Ian Pienaar: “We know every person’s name. It is the soft touches – before and during after class. It is the quality of how our classes are presented. It is the quality of music and the quality of the facility and the exercise programming we put together. Work-outs are never the same. We keep them interesting and fun.”
Online free classes during the pandemic- commitment
Ian Pienaar: “The whole idea of having online classes during lockdown is to build community. If you book for a class, it will give you a sense of commitment. Once you sign up and commit to a class it will give you a better chance of doing the class. In lockdown, on a day to day basis, that is important. In lockdown, you can go through your day and not really be doing anything and not feeling great because you haven’t done anything.
The body doesn’t like to sit still. During lockdown, you are trapped in your house. You sleep a lot more. You are not as active as usual. Your body is getting more tense. It becomes like a spiral effect. You feel worse and worse- having less and less energy, negative thoughts. It is therefore important for the body to move so that endorphins can be released so that you can feel a lot better. In the evening, you will sleep better. Overall if your body fees better – moving staying fit- your energy levels will be better and you will feel much better.”
Ian Pienaar: “If you commit to doing a class, it will give you a sense of accomplishment. And because we are doing yoga classes and mindfulness classes, we can help you to switch off. If you do the combination of hard physical work and mindfulness/mind/body classes that will help deal with the stress and function as per normal. From our philosophy at Thrive, not just lockdown, we want people to feel better. Work-outs are there for propel to feel better. Results will be achieved once people enjoy their workouts. That fir us is the main thing – that people feel better- that they feel good.”
Post lock down
Ian Pienaar: “Going forward post lockdown, we are looking at continuing with online classes.

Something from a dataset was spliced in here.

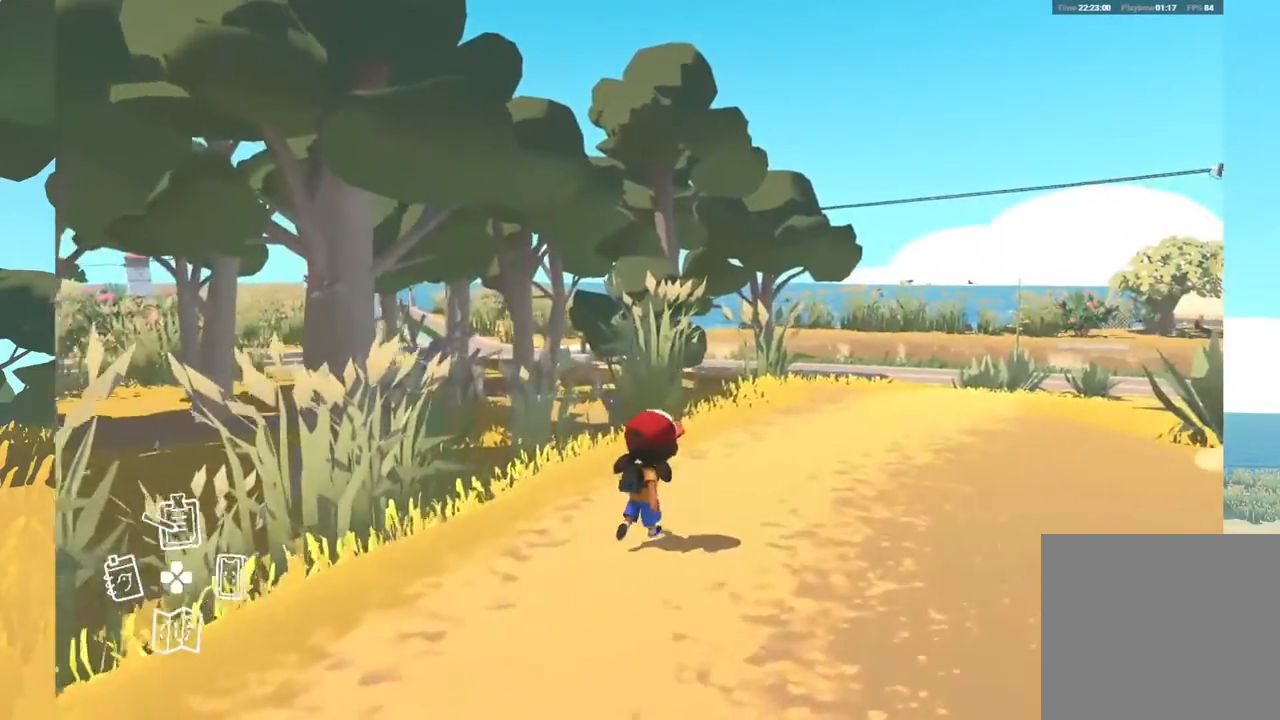
{"buttons": [], "left_stick": "up-right", "right_stick": "center", "events": []}
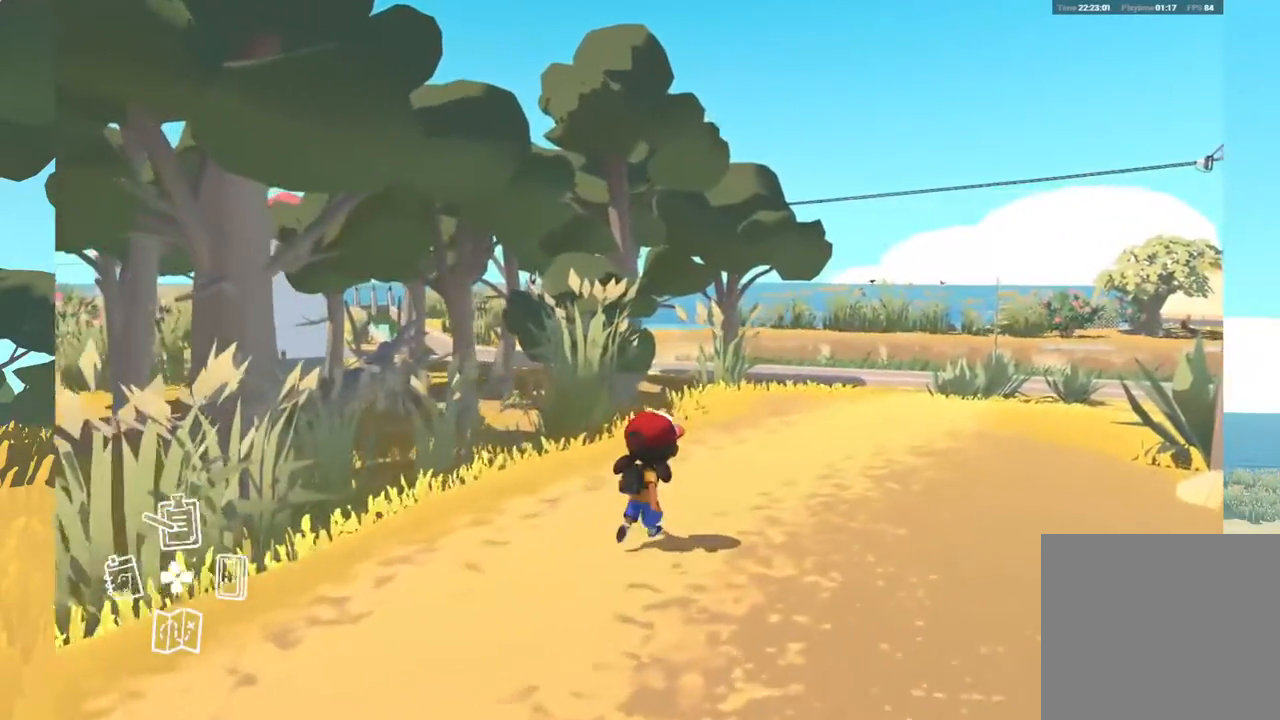
{"buttons": [], "left_stick": "center", "right_stick": "right", "events": [[250, "right_stick", "right"], [500, "left_stick", "center"]]}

All contracts will be fifty percent less, for new people and for existing client base.”
Donate button during lockdown– if one wants
Ian Pienaar: “We are looking at adding a donate button – if people do want to make a donation – as many people have indicated that they want to do this. This will help with our costs and will enable us to donate to charities in Hout Bay.”
The classes are free and will remain so during lockdown. The donate option is just for those who want to make a contribution. No pressure.